Reinforcement Learning (RL) Dota Bot

Dec 2018 - Mar 2019



The bulk of the project consists out of two big components. The dotaservice that allows you to play Dota through and synchronous state-action loop using gRPC, and the dotaclient that has the code for the agents to play through the dotaservice, and a (distributed) optimizer that trains from experience, and creates new policies.

Above video shows a policy in a 1v1 self-play game. Manually reviewing like this is very important, because in self-play, you have very few metrics that give you an indication or baseline how good the policy is. For example: it’s easy to measure how many hot-dogs you can eat in a minute, but how do you express how good you are at e.g. Chess? And Dota is orders of magnitudes more complex than Chess.


This project started with me trying to make a “proto2proto” model. This would take in a protobuf with some state observation, and output (maybe) another protobuf, with some action to be taken in that state.
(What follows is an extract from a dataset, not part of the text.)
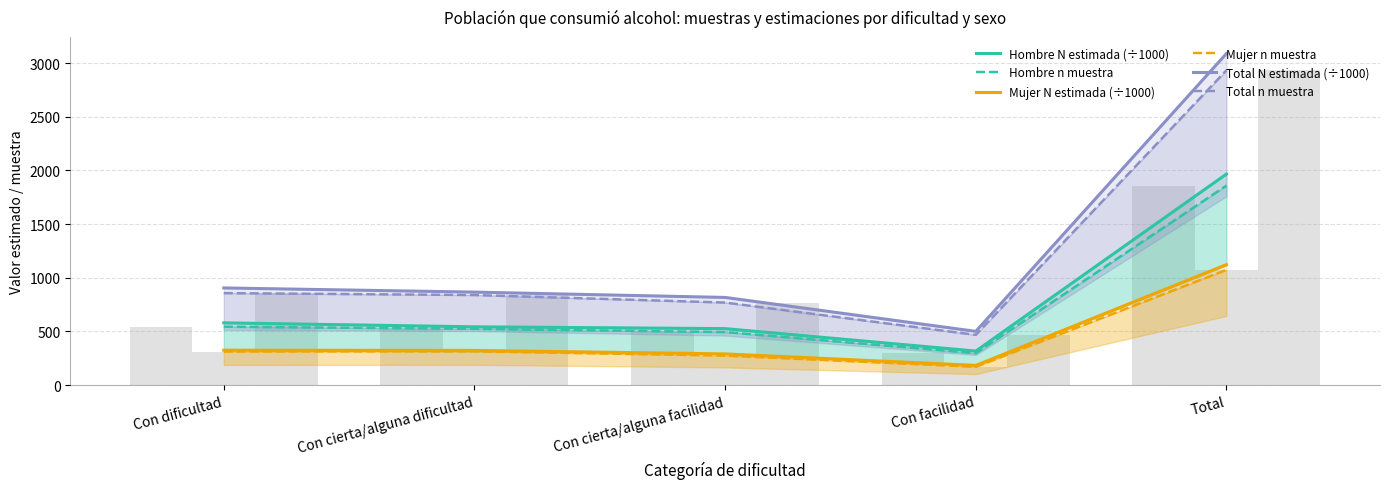

The Mujer n muestra series shows 242.5 at Total. True or false?

False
Using an RNN, I verified this worked great.

In a first iteration, I gave a string input like this: {"foo": 3, "zeus": 5} with a lot of random keys and values. The task was for the model to return the number after zeus; so 5. This turned out to be pretty easy and reliable.

The next task was to do some math. E.g. from an input like {"bla": 2, "foo": 3, "bar": 5} it should add up all the values after the keys foo and bar, in this case 3+5=8. This also turned out to be easy.

Then came Dota’s massive, repeated and nested 33kb protobuf. I had some ideas how to do this, but I figured I’d do an handcrafted version of this first. I never gotten around to trying my proto2proto idea.


dotaclient schema


The optimizer trains in A3C mode, it’s async, but not very off-policy. It every time the policy is updated, it is sent to the agents immediatelly, which then adopt it, even if they are mid-game. Advantage estimation is done through GAE, optimization using PPO.